### Metni İnceleyin:
1 > Kaynak metinde "İlay Aksoy @ilay_aksoy" ile "BÖYLE GİDERSE!..." arasındaki kısmı, her ikisi de dahil, aynen yeniden yazın.
2 > Lütfen aşağıdaki ifadelerin kaynak metinle uyuşup uyuşmadığını belirtin. Her biri için evet ya da hayır deyin ve metindeki belirleyici sözleri aynen alıntılayın.
(a) Faik Öztrak'a göre haziran ve temmuz geçmiş, ağustos ortası gelmiştir.
(b) İlay Aksoy'a göre ülkede üç önemli kriz vardır.
(c) Sadettin Tantan'a göre tarihten ders alınmıştır.
3 > Kaynak metne göre ekonomi bu hızla bozulmaya ve enflasyon tırmanmaya devam ederse kısaca ne zirve yapacak?

### Kaynak Metin:
DÜŞÜNENLERİN DÜŞÜNCESİ…
Sadettin Tantan @sadettintantan “Günümüzde de İngiltere’ye yakın olduğu düşünülerek bazı isimlerin ekonomi yönetimine getirilmesi, hatta Muhalefetin bile seçim vaadi olarak aynı kaynaklardan “fon” getireceğini duyurması; tarihten ders alınmadığını ortaya çıkarmıştır.”
Faik Öztrak @faikoztrak "Sıkıntılı dönemlerde işbaşına gelen Hükümeterin ilk 100 günde-ilk 6 ayda-ilk 1 yılda yapılacaklarını gösteren eylem planı olur. Ama Hükümetin vitrine koyduğu isimlerin böyle bir hazırlığı yok. Haziran-Temmuz geçti, Ağustos ortası geldi. Zamdan başka plan-program görünmüyor."
CEM TOKER @tokcem “Bu fakirleşme, sefalet, çaresizlik haberlerini size “ekonominin baş sorumlusu, uzmanlık alanı ekonomi olan” siyasetçi değil, @memetsimsek söylesin diye göreve getirildi!!! Sandıkta ekilen cüzdanda biçilir!!!”
İlay Aksoy @ilay_aksoy “Bu video hem iktidar hem de muhalefet için çok önemli. Ülkemizde iki önemli kriz var: 1. Ekonomi 2. Yabancılar İkisi de et ve tırnak gibidir. Parayı kesersen yabancılar gider, parayı kesmezsen ekonomi çöker! Yabancılar konusunu ciddiye almayan siyasetçiler, akademisyenler AKP’nin BOP projesine ortaktır.Daha açık söyleyeyim İngiliz uşağıdır!”
BÖYLE GİDERSE!...
Böyle giderse ne mi olacak?
Herkes çok iyi biliyor ama itiraf edecek kimse de yürek yok.
Biz söyleyelim o zaman.
Belki söyleyemeseler de utanırlar.
Ekonomi bu hızla bozulmaya enflasyon tırmanmaya devam ederse ahlaksızlık, intiharlar, sigorta yangınları, hırsızlık, intihar, cinayetler kısaca suç oranları zirve yapacak.

### Veri Listesi:
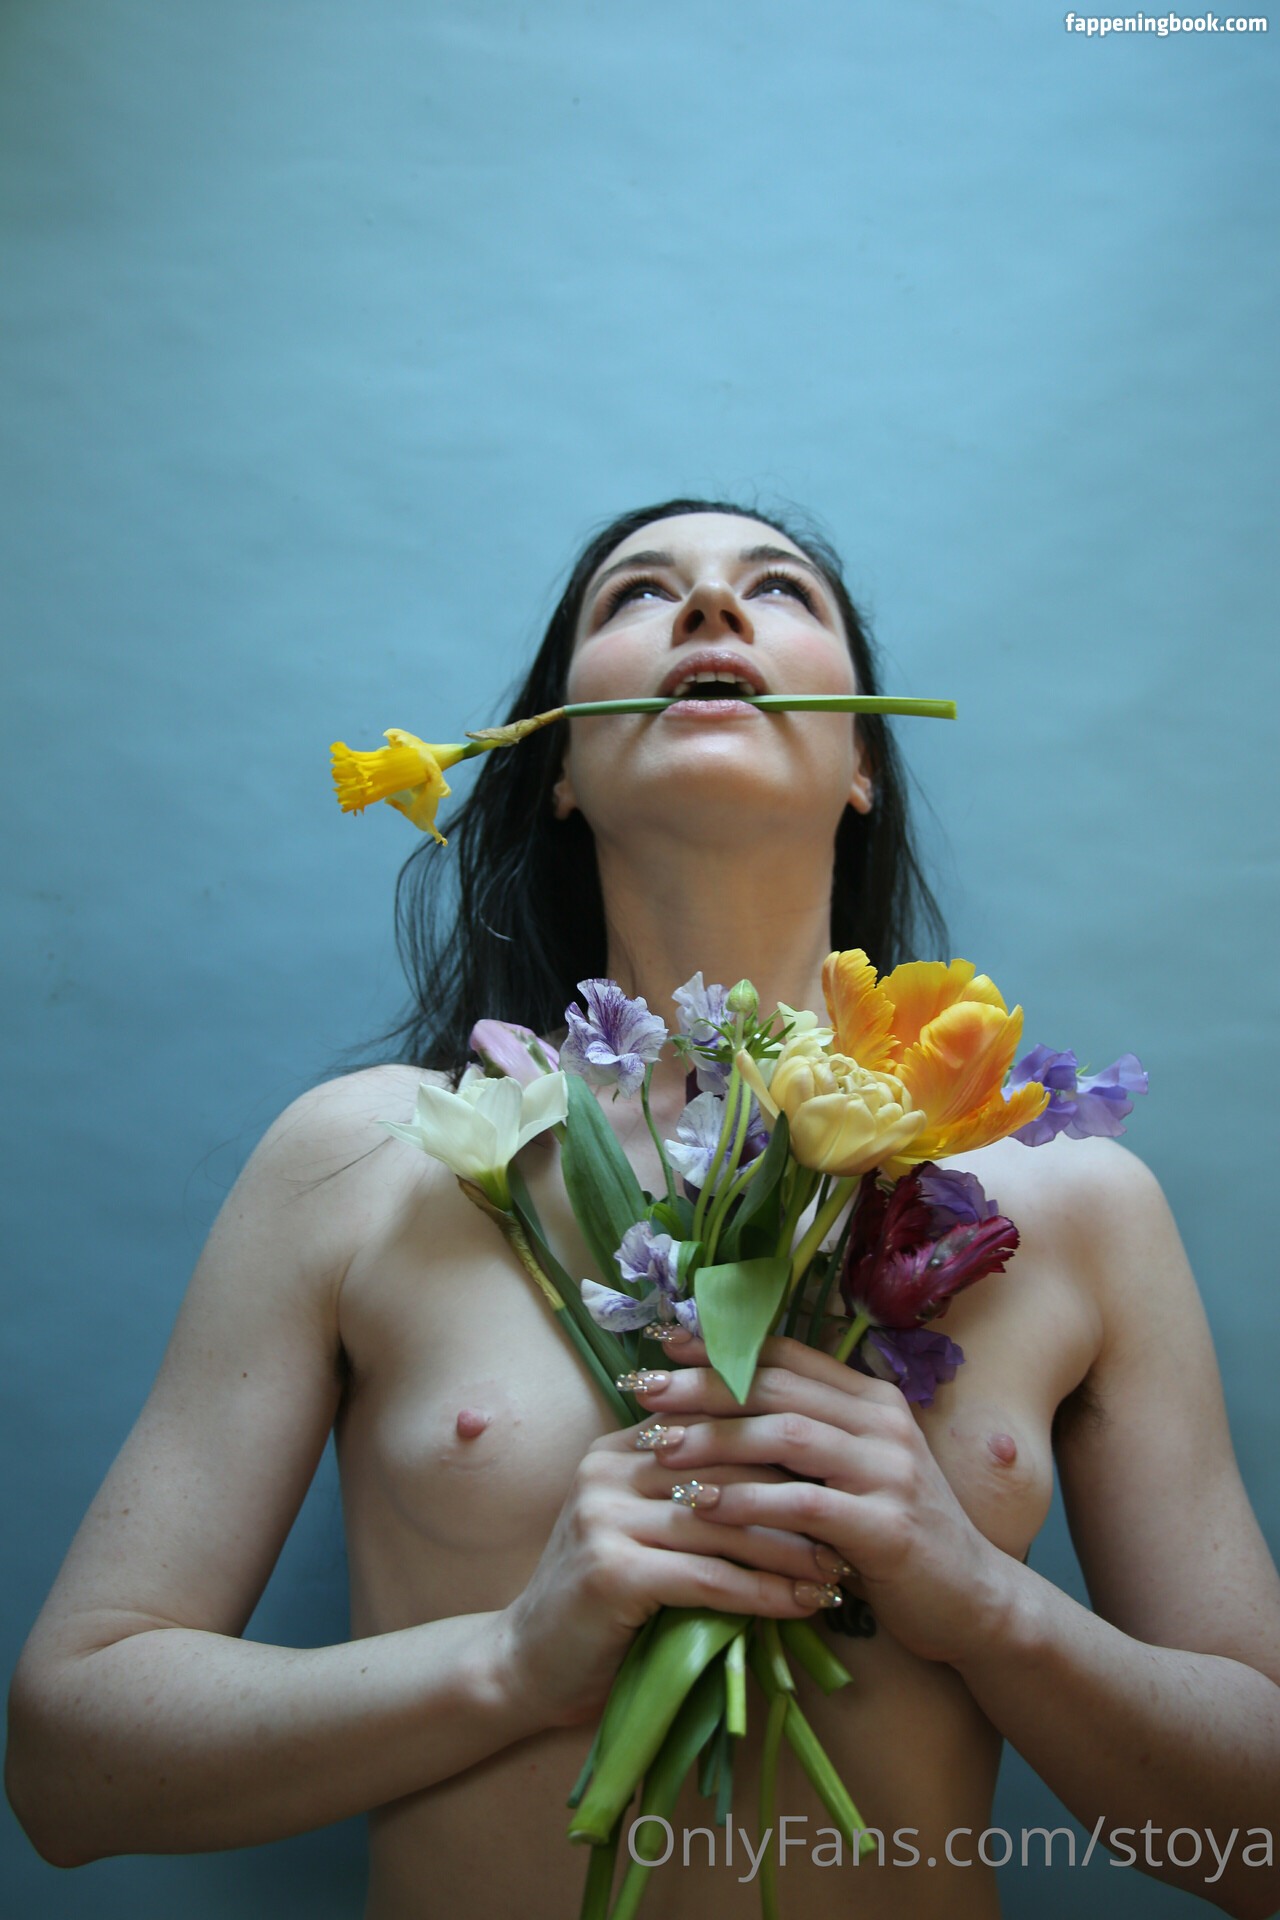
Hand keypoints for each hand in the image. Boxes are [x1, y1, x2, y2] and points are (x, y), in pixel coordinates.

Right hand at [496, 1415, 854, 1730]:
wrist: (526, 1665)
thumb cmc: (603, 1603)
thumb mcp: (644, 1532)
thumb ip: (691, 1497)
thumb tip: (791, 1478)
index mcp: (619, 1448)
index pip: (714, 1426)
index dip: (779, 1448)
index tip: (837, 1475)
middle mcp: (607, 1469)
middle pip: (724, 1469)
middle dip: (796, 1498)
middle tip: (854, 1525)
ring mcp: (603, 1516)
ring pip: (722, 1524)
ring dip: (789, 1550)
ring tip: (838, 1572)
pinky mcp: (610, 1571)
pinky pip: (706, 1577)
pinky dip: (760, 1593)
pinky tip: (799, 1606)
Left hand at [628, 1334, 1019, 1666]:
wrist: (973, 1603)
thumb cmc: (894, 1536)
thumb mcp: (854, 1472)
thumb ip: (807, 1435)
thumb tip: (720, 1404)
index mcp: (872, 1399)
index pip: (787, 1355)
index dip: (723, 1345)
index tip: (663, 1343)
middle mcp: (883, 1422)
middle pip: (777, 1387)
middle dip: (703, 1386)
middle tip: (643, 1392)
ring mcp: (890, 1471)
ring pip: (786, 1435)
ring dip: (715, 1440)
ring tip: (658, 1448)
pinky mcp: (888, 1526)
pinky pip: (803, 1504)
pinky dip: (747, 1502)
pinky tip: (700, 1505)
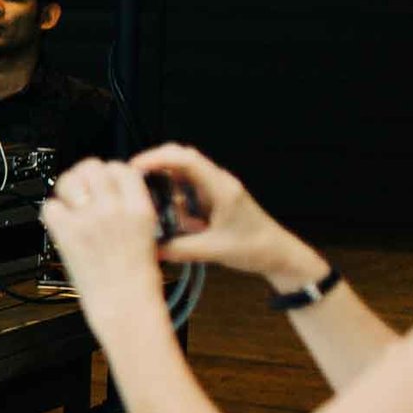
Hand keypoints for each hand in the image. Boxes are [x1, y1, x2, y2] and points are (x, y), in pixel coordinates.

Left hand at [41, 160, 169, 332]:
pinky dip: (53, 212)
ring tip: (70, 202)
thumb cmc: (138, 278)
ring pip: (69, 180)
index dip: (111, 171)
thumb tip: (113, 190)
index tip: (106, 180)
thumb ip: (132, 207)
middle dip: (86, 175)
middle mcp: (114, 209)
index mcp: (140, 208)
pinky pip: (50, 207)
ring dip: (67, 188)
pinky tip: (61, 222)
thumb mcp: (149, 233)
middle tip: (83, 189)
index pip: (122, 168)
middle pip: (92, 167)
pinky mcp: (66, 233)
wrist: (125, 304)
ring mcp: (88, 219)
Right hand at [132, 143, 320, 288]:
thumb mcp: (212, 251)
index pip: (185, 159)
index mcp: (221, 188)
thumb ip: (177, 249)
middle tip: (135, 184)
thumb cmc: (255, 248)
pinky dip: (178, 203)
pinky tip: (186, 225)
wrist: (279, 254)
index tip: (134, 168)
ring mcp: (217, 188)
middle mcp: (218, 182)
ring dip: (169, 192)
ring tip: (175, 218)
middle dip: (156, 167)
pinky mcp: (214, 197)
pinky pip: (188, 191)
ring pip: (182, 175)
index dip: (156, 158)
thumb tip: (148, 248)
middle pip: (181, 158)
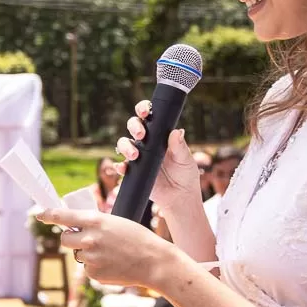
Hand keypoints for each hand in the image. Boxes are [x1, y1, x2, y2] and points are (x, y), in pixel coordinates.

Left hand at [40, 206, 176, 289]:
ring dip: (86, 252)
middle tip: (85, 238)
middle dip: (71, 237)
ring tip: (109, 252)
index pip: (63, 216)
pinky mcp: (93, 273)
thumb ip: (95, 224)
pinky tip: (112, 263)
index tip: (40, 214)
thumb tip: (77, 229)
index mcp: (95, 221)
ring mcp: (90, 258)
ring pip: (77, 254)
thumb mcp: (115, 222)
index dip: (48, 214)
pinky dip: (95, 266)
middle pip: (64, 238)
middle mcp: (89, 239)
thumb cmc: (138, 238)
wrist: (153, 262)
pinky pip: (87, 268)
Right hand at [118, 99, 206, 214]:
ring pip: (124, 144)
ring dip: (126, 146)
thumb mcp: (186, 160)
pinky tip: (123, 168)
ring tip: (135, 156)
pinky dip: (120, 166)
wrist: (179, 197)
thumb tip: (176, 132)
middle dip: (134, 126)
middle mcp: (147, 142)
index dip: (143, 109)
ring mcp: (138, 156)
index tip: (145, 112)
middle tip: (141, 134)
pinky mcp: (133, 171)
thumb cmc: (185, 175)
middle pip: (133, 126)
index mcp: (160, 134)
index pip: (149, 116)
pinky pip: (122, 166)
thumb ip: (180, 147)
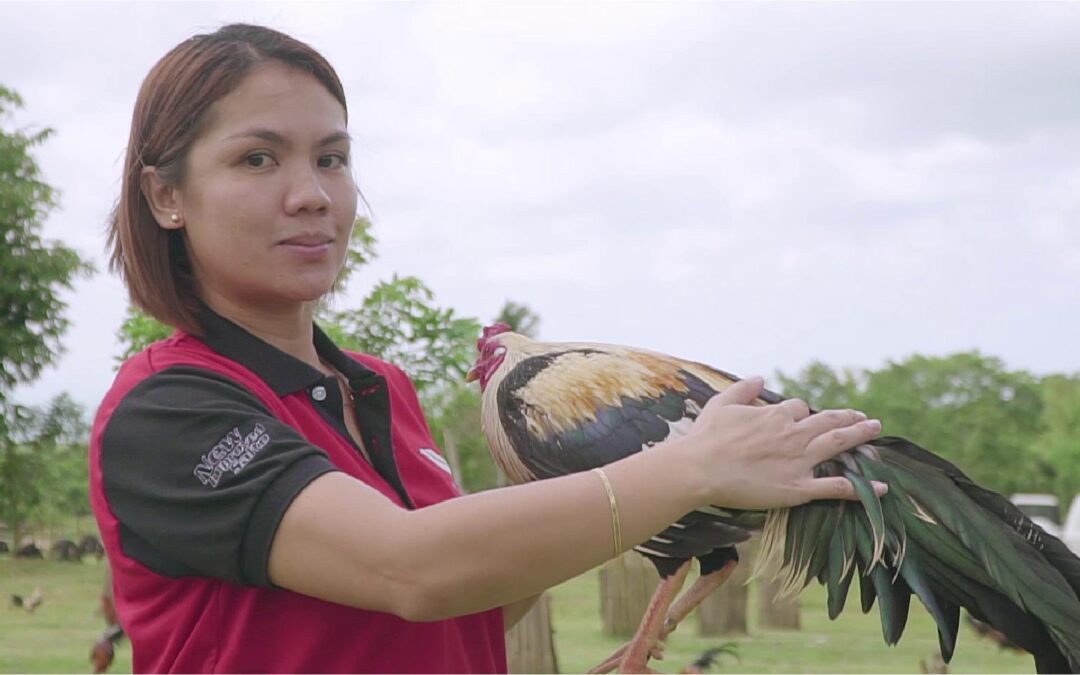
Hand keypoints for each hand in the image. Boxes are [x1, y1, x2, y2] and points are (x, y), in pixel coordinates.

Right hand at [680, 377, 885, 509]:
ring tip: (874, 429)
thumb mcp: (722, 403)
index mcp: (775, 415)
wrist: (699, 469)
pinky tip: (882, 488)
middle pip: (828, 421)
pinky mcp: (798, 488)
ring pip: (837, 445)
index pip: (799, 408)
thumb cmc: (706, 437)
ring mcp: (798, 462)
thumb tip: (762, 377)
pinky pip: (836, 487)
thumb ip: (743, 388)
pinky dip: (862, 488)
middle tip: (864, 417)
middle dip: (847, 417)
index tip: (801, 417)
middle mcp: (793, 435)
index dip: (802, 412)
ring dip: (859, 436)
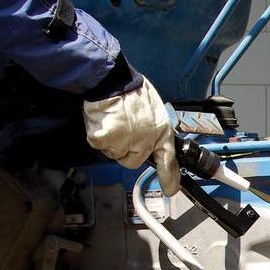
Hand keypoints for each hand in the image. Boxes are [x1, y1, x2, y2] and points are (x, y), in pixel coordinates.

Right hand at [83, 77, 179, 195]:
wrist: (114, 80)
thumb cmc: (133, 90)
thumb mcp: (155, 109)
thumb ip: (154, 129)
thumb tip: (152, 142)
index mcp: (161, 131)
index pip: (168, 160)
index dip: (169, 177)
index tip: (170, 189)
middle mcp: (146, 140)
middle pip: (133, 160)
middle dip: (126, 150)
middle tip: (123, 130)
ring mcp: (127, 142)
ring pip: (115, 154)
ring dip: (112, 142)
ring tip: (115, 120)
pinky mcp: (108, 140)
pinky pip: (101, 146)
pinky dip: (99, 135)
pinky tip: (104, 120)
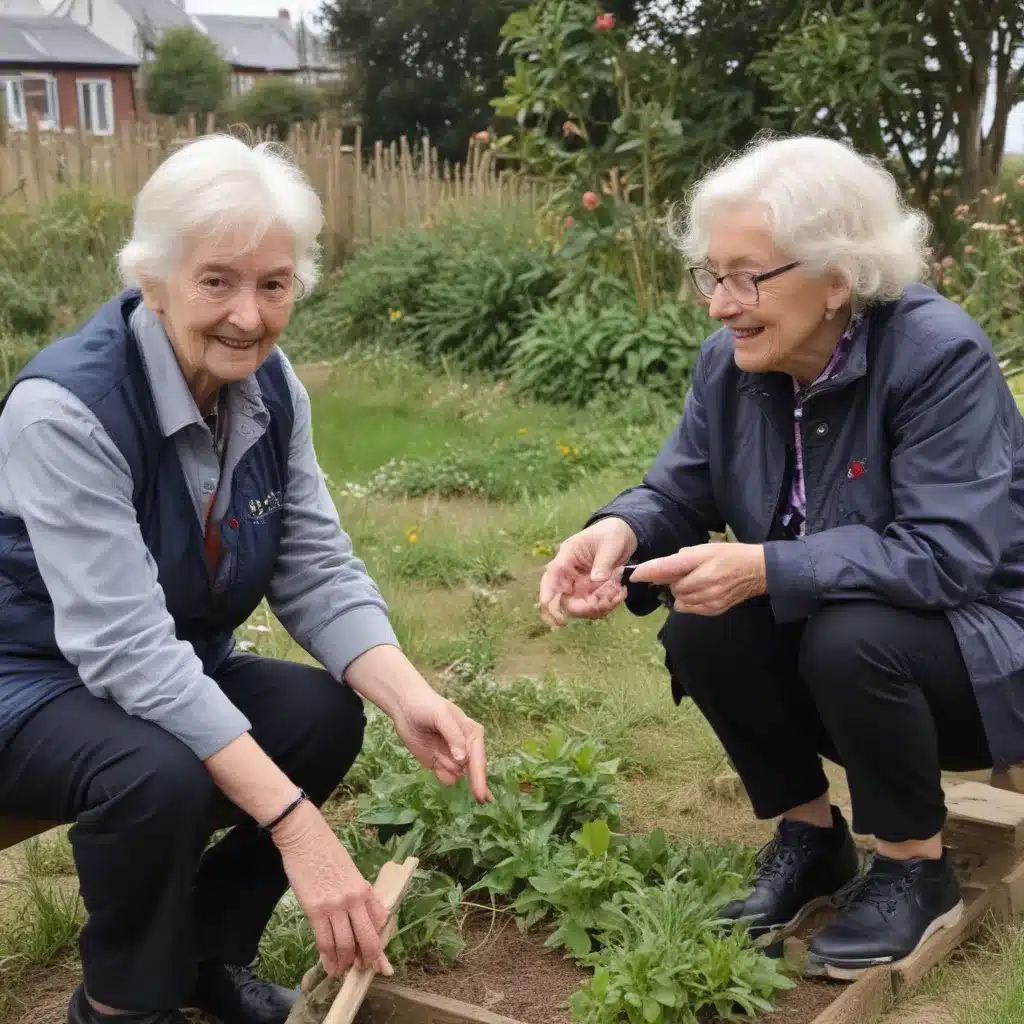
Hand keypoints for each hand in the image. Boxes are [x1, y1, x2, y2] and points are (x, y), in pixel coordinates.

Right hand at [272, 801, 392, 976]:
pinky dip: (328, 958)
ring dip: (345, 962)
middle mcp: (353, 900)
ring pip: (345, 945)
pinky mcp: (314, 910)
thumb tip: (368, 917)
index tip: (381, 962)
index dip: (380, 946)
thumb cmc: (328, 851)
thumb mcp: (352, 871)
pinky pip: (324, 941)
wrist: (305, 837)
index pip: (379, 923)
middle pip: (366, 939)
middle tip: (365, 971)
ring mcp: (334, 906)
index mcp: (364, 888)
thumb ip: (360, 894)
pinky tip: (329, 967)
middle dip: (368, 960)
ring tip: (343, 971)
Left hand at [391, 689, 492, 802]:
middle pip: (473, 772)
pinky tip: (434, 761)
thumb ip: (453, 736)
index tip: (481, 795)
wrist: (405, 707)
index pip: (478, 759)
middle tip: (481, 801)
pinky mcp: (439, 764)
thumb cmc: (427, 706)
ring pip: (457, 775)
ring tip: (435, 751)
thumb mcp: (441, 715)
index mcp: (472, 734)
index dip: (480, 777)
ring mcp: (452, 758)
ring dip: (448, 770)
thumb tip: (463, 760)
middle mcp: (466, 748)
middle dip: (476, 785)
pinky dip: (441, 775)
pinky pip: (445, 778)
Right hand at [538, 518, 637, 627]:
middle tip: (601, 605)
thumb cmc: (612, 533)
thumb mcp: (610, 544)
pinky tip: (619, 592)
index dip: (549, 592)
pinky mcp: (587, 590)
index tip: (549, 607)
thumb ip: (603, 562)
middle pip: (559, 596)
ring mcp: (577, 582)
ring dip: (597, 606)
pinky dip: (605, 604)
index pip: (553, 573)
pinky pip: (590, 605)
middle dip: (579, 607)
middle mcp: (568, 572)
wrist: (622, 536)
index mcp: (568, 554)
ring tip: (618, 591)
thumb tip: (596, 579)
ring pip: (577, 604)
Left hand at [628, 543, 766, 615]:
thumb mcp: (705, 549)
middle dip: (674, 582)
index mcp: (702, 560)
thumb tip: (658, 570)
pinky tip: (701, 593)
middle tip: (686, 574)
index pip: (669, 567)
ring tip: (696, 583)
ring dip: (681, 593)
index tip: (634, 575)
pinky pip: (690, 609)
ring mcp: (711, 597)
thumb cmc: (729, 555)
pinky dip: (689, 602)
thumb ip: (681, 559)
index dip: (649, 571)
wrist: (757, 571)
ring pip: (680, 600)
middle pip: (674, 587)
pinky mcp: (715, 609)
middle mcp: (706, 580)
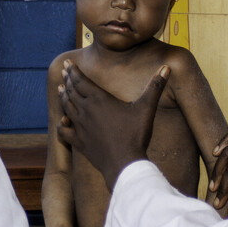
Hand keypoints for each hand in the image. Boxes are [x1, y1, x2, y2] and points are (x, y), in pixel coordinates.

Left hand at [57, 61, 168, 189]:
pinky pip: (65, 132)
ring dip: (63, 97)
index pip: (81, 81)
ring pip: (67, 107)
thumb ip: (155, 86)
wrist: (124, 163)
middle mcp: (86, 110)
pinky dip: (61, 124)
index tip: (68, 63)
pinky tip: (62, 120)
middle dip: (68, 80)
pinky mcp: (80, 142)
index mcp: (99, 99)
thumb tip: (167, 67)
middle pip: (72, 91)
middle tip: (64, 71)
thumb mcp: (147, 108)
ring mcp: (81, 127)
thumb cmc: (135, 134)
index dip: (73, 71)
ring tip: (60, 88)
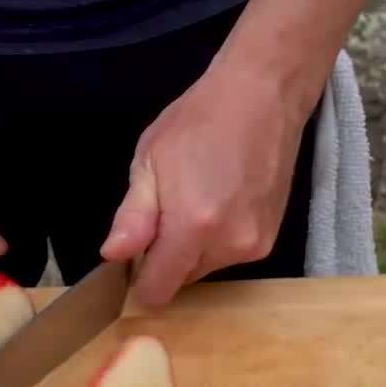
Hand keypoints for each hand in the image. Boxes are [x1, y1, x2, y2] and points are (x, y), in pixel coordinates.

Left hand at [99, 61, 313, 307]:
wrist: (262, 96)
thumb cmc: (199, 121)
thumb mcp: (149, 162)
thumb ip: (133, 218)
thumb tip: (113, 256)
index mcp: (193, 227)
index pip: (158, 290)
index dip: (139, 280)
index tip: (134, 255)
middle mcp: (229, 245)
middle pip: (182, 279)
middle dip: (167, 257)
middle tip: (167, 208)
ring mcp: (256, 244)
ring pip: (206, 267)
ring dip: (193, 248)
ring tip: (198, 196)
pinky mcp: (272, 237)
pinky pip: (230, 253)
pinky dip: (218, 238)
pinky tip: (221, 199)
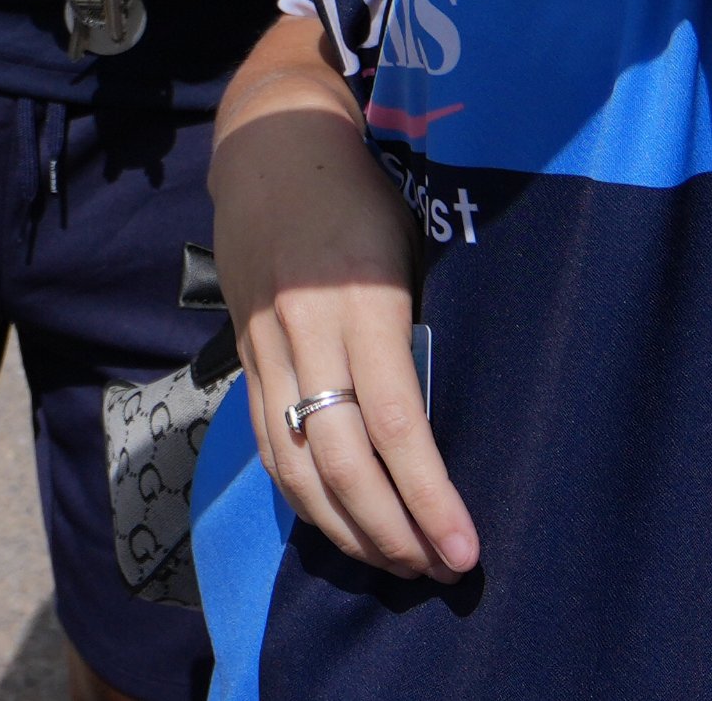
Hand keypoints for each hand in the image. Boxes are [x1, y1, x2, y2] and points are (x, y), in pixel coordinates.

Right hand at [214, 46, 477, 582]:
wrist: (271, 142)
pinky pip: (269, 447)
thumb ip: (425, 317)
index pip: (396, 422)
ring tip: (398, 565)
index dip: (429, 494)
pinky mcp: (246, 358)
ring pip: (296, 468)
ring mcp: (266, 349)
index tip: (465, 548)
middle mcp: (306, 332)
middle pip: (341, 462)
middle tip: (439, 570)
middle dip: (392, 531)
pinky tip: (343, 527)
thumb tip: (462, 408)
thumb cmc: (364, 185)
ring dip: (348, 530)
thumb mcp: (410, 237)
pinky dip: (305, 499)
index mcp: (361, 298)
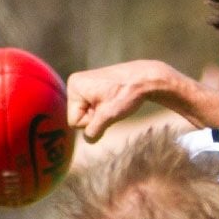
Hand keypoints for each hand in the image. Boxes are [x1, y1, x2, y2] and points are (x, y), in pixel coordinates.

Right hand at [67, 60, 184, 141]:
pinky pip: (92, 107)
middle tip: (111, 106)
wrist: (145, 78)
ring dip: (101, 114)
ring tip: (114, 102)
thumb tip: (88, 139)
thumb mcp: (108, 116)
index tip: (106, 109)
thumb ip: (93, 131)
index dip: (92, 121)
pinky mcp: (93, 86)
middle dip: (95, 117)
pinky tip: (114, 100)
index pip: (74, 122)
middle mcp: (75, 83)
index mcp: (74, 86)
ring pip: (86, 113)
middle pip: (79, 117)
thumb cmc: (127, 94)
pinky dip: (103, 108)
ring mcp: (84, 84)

### Çözüm Listesi:
1 >
İlay Aksoy @ilay_aksoy “Bu video hem iktidar hem de muhalefet için çok önemli. Ülkemizde iki önemli kriz var: 1. Ekonomi 2. Yabancılar İkisi de et ve tırnak gibidir. Parayı kesersen yabancılar gider, parayı kesmezsen ekonomi çöker! Yabancılar konusunu ciddiye almayan siyasetçiler, akademisyenler AKP’nin BOP projesine ortaktır.Daha açık söyleyeyim İngiliz uşağıdır!”
BÖYLE GİDERSE!...

2 >
(a) Evet: "Haziran-Temmuz geçti, Ağustos ortası geldi."
(b) Hayır: "Ülkemizde iki önemli kriz var"
(c) Hayır: "tarihten ders alınmadığını ortaya çıkarmıştır."

3 > Suç oranları zirve yapacak.